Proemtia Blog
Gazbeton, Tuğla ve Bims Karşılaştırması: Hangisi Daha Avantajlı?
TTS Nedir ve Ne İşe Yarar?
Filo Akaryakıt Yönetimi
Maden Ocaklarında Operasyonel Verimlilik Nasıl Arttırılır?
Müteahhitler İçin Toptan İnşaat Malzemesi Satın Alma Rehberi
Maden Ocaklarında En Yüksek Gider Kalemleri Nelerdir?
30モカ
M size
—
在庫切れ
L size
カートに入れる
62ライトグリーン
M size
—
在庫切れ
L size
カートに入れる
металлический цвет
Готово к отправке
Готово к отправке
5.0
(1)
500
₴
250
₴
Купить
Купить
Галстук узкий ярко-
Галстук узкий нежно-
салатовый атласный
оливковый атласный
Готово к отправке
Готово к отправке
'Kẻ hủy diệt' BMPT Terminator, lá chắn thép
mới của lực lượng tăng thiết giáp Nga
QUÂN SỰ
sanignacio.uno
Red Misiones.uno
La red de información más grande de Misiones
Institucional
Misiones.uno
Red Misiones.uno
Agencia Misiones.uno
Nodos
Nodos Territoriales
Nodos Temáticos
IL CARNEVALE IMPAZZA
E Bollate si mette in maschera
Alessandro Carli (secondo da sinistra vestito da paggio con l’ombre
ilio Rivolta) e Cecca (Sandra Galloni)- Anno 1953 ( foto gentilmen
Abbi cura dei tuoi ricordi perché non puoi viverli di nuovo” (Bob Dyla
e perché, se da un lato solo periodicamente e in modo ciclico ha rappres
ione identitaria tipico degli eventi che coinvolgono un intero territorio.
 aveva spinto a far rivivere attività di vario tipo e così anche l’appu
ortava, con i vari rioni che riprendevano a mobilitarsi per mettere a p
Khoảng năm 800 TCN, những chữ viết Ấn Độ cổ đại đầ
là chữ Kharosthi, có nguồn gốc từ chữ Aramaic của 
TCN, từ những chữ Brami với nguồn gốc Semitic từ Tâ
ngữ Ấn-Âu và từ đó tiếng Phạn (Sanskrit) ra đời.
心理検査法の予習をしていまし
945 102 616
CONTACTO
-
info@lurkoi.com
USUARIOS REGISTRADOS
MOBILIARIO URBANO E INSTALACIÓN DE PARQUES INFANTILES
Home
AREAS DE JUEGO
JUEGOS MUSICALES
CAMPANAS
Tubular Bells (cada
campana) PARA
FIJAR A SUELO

━━━━━━━━━━

-- What to produce --
Rewrite every line of the records above as one numbered list, and skip any blank lines.

-- Written solution --
1. Proemtia Blog
2. Gazbeton, Tuğla ve Bims Karşılaştırması: Hangisi Daha Avantajlı?
3. TTS Nedir ve Ne İşe Yarar?
4. Filo Akaryakıt Yönetimi
5. Maden Ocaklarında Operasyonel Verimlilik Nasıl Arttırılır?
6. Müteahhitler İçin Toptan İnşaat Malzemesi Satın Alma Rehberi
7. Maden Ocaklarında En Yüksek Gider Kalemleri Nelerdir?
8. 30モカ
9. M size
10. —
11. 在庫切れ
12. L size
13. カートに入れる
14. 62ライトグリーン
15. M size
16. —
17. 在庫切れ
18. L size
19. カートに入れる
20. металлический цвет
21. Готово к отправке
22. Готово к отправке
23. 5.0
24. (1)
25. 500
26. ₴
27. 250
28. ₴
29. Купить
30. Купить
31. Галстук узкий ярко-
32. Галстук узкий нежно-
33. салатовый атласный
34. оливковый атласный
35. Готово к отправке
36. Готово к отправке
37. 'Kẻ hủy diệt' BMPT Terminator, lá chắn thép
38. mới của lực lượng tăng thiết giáp Nga
39. QUÂN SỰ
40. sanignacio.uno
41. Red Misiones.uno
42. La red de información más grande de Misiones
43. Institucional
44. Misiones.uno
45. Red Misiones.uno
46. Agencia Misiones.uno
47. Nodos
48. Nodos Territoriales
49. Nodos Temáticos
50. IL CARNEVALE IMPAZZA
51. E Bollate si mette in maschera
52. Alessandro Carli (secondo da sinistra vestito da paggio con l’ombre
53. ilio Rivolta) e Cecca (Sandra Galloni)- Anno 1953 ( foto gentilmen
54. Abbi cura dei tuoi ricordi perché non puoi viverli di nuovo” (Bob Dyla
55. e perché, se da un lato solo periodicamente e in modo ciclico ha rappres
56. ione identitaria tipico degli eventi che coinvolgono un intero territorio.
57.  aveva spinto a far rivivere attività di vario tipo e così anche l’appu
58. ortava, con i vari rioni che riprendevano a mobilitarsi per mettere a p
59. Khoảng năm 800 TCN, những chữ viết Ấn Độ cổ đại đầ
60. là chữ Kharosthi, có nguồn gốc từ chữ Aramaic của 
61. TCN, từ những chữ Brami với nguồn gốc Semitic từ Tâ
62. ngữ Ấn-Âu và từ đó tiếng Phạn (Sanskrit) ra đời.
63. 心理検査法の予習をしていまし
64. 945 102 616
65. CONTACTO
66. -
67. info@lurkoi.com
68. USUARIOS REGISTRADOS
69. MOBILIARIO URBANO E INSTALACIÓN DE PARQUES INFANTILES
70. Home
71. AREAS DE JUEGO
72. JUEGOS MUSICALES
73. CAMPANAS
74. Tubular Bells (cada
75. campana) PARA
76. FIJAR A SUELO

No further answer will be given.